为什么要建立“二分”?为成立唯识义故,有事实依据故,有如理证明故。何为唯识?此有二义:一是“只有识”,这是从存有层面说立;二是“不离识”,这是从认知层面立说。权说“只有识”是依体而立,“不离识”是依用而立。近世唯识大师欧阳竟无先生在《成唯识论研究次第》一书中说:“唯识诠用义是一大要旨”,又说:“一切有无为,二分摄尽”,又在《唯识讲义》中说:“设有问言:唯识何事?应告之曰:唯识事是因果事”。欧阳先生这三句话概括了“唯识”的本质。从实证角度上讲,“不离识”的命题,是从可证明的事实上建立的,因此“不离识”义是“用”义,也就是从认知(了别)活动中觉证认知关系。“二分”就是识的“用”,由有“二分”才能形成认知关系,一切有无为法,一切事相因果关系,都依“二分”的法尔形式而得彰显,所谓显现与了别,都必须是依“二分”义方可建立。欧阳先生在《唯识抉择谈》中云:“涅槃是体,菩提是用,体不离用,用能显体。即体以求体,过则无边;但用而显体,善巧方便。用当而体现,能缘净而所缘即真,说菩提转依即涅槃转依,唯识所以巧妙莫阶也。”从引文中我们可以看出体用与能所的内在关系,如不立“二分”义,则无法成立唯识。

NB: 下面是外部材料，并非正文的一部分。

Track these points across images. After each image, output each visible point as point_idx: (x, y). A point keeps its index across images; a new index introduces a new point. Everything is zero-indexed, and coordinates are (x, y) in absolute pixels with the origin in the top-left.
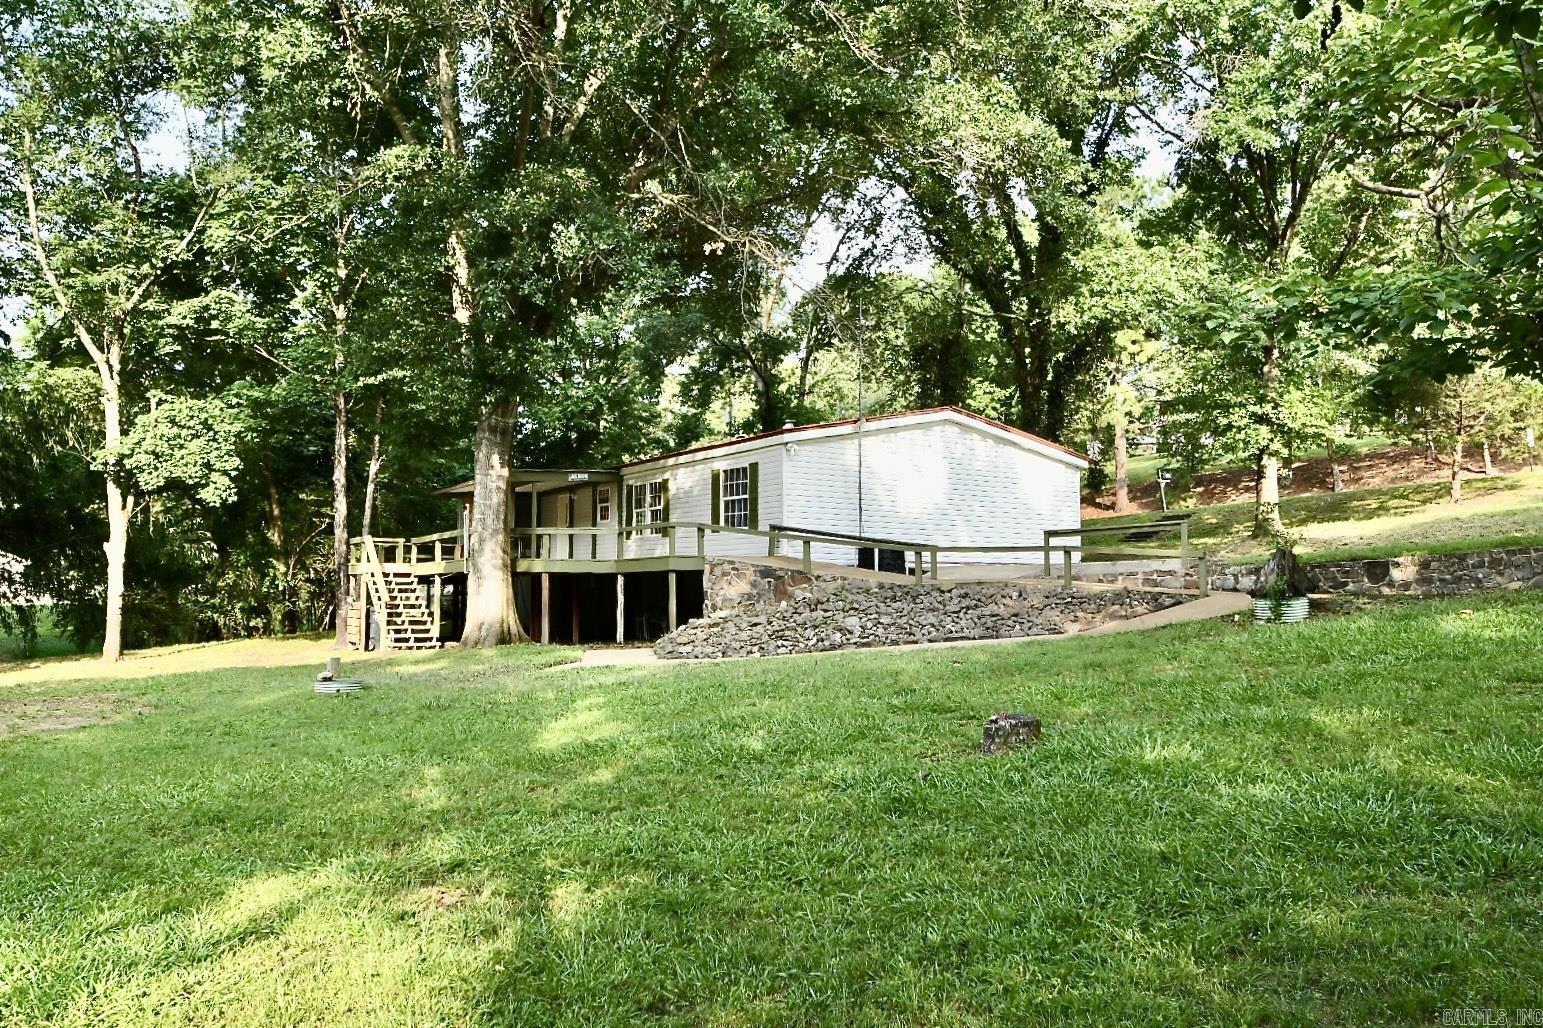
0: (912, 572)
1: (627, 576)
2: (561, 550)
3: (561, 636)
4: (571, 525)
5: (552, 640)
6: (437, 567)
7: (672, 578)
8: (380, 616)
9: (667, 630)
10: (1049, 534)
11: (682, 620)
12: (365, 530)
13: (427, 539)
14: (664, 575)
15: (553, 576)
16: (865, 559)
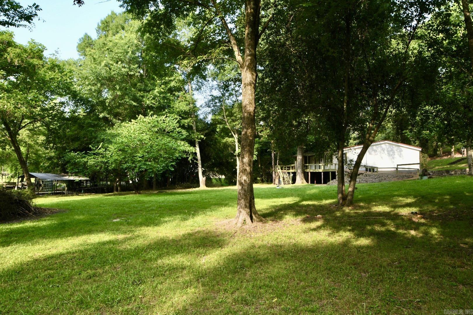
0: (376, 172)
1: (323, 172)
2: (314, 168)
3: (312, 182)
4: (315, 163)
5: (311, 183)
6: (291, 171)
7: (330, 173)
8: (281, 179)
9: (329, 181)
10: (398, 165)
11: (332, 180)
12: (278, 164)
13: (289, 166)
14: (329, 172)
15: (311, 173)
16: (367, 170)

若细究唯识学的认知结构,“二分”内蕴含“四分”之功能,如护法论师所倡导。至于“只有识”这个定义,它只是一个存在论层面上的承诺,是先天性命题,回答的是“是其所是”的问题,它的意义在于“不离识”的彻底澄明而后得以彰显的事实。因此从知识的出发点上讲,“只有识”没有认识论意义,它本身仅是一个名词,而不是一个充满证明性的概念。换言之,“只有识”是圣者的真实境界,而不是凡夫的现比二量所知的实然。众所周知,圣境是离言思的,故唯识学的“唯识”应从“不离识”义为基始,最终达至“只有识”之境。一些不深谙唯识者,有执体废用的倾向,不了解唯识是依用显体之学,结果不仅失其善巧,亦且不得如如之真,由此于圣道有损减之过。唯识学立“二分”的意义,就在于为认知提供前提。这个前提是当然事实,由此依据方成真能立,依此真能立方有如理证明,唯识义…
《从“二分”说看唯识学的主客相关理论(胡晓光)》全文未完,请进入下页继续阅读…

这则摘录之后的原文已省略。